§ Instruction:
Each record below needs to be reproduced precisely, though not its pictures.

§ Extracted entries:

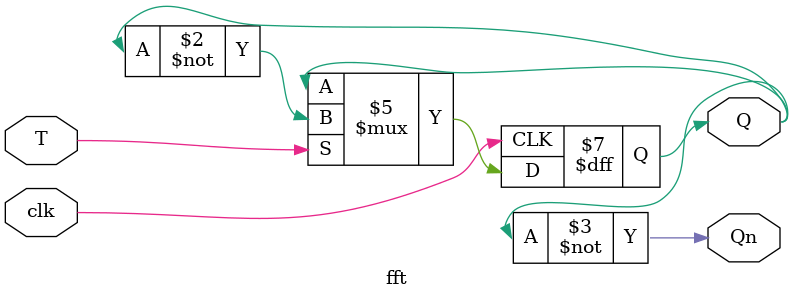
<source format=v>
module fft(
	input clk, T, //rst,
	output reg Q,
	output Qn
);

  always @ (posedge clk) begin
    //if (rst)
      //Q <= 1'b0;
    //else
    	if (T)
      		Q <= ~Q;
    	else
      		Q <= Q;
  end
  assign Qn = ~Q;
endmodule

</source>
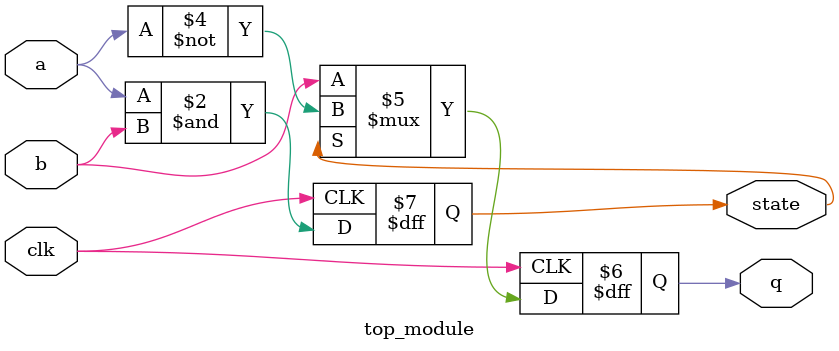
<source format=sv>
module top_module (
    input clk,
    input a,
    input b,
    output reg q,
    output reg state
);

    always @(posedge clk) begin
        // Update state logic
        state <= a & b;
    end

    always @(posedge clk) begin
        // Update output logic
        q <= state ? ~a : b;
    end

endmodule

</source>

§ Result of this task:
<source format=v>
module fft(
	input clk, T, //rst,
	output reg Q,
	output Qn
);

  always @ (posedge clk) begin
    //if (rst)
      //Q <= 1'b0;
    //else
    	if (T)
      		Q <= ~Q;
    	else
      		Q <= Q;
  end
  assign Qn = ~Q;
endmodule

</source>
<source format=sv>
module top_module (
    input clk,
    input a,
    input b,
    output reg q,
    output reg state
);

    always @(posedge clk) begin
        // Update state logic
        state <= a & b;
    end

    always @(posedge clk) begin
        // Update output logic
        q <= state ? ~a : b;
    end

endmodule

</source>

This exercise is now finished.